##### Dataset records

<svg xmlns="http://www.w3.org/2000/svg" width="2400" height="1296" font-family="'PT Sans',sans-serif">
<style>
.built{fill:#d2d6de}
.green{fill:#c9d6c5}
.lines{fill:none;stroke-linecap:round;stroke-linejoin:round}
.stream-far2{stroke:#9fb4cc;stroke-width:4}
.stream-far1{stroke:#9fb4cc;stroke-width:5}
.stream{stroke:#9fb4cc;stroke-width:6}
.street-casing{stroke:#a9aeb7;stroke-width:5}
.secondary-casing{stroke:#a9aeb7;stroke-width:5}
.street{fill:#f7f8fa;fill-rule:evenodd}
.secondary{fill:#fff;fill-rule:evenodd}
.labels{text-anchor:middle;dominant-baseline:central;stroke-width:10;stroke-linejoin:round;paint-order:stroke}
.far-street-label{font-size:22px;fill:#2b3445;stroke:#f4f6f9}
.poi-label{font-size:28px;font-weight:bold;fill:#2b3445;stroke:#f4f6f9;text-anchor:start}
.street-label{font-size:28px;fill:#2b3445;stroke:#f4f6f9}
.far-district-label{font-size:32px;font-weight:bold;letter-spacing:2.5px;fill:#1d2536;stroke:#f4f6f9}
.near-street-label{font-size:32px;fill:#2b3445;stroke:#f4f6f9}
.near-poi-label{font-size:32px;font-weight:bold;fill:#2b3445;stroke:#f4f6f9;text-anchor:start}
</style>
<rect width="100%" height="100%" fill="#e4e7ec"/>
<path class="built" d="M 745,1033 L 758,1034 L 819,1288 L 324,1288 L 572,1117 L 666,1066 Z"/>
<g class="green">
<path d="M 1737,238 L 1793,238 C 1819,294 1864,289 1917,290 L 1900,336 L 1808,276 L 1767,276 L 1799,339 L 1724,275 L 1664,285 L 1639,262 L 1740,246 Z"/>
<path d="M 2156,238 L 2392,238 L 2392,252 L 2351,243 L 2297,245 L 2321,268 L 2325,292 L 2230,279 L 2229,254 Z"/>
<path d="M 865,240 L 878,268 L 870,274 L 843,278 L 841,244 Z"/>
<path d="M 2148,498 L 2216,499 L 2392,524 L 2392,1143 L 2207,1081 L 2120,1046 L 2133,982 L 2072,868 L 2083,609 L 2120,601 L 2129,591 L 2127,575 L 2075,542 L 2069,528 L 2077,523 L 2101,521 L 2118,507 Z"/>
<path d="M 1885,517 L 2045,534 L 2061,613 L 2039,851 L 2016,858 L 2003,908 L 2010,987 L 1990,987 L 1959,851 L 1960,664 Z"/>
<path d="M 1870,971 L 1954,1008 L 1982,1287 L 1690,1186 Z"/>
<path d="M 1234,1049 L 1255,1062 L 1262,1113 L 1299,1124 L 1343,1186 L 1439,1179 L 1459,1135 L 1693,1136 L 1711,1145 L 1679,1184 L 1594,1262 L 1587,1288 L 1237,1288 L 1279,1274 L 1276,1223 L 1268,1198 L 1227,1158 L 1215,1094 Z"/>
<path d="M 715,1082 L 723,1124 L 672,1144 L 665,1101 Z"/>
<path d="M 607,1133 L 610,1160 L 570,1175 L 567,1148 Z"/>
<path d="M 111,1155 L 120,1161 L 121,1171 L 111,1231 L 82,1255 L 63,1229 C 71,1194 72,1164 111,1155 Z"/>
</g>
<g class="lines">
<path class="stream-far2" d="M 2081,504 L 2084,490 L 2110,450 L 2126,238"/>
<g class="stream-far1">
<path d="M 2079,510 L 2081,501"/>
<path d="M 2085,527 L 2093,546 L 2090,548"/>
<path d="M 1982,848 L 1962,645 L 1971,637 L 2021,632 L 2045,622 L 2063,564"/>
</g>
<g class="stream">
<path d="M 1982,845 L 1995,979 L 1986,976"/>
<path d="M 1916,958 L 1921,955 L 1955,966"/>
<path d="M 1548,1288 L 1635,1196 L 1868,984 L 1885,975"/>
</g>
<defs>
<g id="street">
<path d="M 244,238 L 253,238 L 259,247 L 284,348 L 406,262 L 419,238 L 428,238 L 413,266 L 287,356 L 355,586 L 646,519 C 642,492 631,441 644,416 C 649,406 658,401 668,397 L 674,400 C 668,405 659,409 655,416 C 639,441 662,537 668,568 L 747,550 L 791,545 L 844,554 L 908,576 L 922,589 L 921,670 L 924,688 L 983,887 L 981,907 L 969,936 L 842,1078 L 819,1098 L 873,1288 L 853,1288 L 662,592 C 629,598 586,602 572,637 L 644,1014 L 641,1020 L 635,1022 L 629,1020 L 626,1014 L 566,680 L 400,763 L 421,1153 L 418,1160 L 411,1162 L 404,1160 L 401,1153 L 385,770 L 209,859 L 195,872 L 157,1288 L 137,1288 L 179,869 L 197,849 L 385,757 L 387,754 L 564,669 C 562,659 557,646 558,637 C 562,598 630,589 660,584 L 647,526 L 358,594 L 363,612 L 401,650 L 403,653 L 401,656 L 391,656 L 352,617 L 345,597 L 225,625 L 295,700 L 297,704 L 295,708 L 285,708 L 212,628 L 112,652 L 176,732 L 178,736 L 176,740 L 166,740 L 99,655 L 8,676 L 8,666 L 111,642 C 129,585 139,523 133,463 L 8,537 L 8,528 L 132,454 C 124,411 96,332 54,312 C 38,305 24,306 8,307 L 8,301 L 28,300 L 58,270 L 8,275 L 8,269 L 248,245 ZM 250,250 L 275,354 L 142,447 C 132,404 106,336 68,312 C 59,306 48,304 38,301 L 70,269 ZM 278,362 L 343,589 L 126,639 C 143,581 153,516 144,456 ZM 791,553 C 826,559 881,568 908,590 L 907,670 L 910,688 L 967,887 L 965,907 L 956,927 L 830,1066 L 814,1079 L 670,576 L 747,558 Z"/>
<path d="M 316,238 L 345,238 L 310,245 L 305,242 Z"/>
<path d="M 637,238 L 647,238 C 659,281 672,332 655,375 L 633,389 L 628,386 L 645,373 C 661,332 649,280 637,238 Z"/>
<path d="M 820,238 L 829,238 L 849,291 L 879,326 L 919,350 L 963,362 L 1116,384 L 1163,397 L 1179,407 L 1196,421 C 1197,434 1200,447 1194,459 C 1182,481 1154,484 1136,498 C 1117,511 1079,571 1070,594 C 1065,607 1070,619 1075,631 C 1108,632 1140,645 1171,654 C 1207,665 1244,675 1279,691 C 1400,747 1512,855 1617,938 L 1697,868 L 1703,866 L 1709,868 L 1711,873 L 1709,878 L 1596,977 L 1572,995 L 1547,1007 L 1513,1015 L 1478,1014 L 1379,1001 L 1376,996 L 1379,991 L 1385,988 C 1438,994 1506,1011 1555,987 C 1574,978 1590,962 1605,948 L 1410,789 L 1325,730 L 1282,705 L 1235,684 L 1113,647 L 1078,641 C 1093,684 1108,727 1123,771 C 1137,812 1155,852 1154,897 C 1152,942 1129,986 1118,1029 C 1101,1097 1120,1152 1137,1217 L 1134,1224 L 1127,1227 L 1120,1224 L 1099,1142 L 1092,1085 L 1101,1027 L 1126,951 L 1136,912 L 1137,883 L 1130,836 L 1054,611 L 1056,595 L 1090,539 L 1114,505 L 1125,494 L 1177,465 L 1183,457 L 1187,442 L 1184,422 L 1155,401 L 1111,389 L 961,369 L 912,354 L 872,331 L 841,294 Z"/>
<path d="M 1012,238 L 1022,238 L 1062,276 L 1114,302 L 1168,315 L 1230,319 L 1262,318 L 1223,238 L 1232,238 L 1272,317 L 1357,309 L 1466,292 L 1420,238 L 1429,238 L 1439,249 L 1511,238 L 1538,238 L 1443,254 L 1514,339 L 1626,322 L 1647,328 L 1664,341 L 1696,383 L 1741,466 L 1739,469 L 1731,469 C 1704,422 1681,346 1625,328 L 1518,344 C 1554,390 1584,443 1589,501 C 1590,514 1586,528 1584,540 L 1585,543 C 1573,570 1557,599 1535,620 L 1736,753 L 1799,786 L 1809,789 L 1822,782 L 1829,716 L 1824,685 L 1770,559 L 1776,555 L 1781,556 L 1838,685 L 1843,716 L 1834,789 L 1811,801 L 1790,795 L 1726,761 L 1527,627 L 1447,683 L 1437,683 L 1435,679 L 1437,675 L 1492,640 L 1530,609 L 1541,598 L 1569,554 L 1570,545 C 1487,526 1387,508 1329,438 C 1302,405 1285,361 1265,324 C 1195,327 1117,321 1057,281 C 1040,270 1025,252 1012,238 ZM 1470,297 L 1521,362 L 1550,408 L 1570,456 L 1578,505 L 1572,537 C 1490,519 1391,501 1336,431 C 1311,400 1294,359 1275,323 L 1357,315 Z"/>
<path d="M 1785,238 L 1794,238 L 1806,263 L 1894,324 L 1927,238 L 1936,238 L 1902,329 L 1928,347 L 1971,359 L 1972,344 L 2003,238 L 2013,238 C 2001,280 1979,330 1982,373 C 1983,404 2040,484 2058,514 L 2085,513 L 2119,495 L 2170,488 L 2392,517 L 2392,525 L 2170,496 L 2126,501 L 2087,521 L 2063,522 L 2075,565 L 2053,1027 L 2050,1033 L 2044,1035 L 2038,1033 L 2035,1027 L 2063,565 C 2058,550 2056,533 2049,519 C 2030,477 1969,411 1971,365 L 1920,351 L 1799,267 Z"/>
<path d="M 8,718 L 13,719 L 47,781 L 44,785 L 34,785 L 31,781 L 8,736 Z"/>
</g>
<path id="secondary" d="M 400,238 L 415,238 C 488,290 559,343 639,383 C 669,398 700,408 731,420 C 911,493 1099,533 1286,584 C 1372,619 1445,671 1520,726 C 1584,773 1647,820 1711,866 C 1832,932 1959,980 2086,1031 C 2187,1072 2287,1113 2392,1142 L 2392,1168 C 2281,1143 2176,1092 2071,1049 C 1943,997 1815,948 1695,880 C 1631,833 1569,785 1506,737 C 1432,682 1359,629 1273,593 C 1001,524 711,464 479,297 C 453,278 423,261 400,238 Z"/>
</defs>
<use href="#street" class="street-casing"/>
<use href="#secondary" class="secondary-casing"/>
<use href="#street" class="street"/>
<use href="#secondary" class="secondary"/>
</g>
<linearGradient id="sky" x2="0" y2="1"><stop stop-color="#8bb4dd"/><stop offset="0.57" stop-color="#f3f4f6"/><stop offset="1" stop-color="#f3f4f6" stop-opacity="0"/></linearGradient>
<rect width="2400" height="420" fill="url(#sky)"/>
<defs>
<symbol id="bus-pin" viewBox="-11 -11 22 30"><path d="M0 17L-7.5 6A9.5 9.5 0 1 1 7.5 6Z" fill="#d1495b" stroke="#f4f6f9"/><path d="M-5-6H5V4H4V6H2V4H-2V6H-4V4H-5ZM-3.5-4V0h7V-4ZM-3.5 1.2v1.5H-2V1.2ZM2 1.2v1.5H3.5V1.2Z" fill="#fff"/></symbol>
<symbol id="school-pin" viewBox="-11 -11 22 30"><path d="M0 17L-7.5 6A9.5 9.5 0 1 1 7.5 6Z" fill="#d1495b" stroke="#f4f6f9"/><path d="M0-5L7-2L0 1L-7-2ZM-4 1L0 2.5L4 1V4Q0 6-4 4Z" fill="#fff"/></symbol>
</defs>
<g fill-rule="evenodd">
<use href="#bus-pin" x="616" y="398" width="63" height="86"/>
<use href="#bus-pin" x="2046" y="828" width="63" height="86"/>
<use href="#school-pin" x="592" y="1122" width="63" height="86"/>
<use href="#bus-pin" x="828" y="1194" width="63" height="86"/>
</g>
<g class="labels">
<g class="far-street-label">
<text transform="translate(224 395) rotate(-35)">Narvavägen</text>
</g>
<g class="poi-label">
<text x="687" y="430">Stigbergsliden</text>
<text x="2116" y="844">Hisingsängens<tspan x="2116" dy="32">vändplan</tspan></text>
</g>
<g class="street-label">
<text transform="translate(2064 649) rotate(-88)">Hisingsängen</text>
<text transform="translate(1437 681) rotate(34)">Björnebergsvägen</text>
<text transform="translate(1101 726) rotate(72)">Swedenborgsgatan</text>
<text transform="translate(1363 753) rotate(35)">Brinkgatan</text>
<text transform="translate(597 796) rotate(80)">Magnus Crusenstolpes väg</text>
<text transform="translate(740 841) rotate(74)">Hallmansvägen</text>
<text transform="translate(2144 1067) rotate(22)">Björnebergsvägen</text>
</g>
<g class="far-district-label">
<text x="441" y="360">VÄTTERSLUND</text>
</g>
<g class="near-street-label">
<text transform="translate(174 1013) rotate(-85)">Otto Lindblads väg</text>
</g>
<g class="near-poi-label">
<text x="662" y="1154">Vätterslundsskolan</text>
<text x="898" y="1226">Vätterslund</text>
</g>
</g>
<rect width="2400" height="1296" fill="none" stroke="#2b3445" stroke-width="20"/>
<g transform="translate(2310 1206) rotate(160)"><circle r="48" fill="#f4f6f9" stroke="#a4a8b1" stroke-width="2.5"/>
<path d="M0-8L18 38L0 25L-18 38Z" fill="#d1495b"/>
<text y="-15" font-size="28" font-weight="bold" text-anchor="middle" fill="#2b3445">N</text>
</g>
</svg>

##########

■ **What to work on**
Find every line in the data above that holds the string "round". Give the number of such lines and nothing else.

■ **Answer to this exercise**
2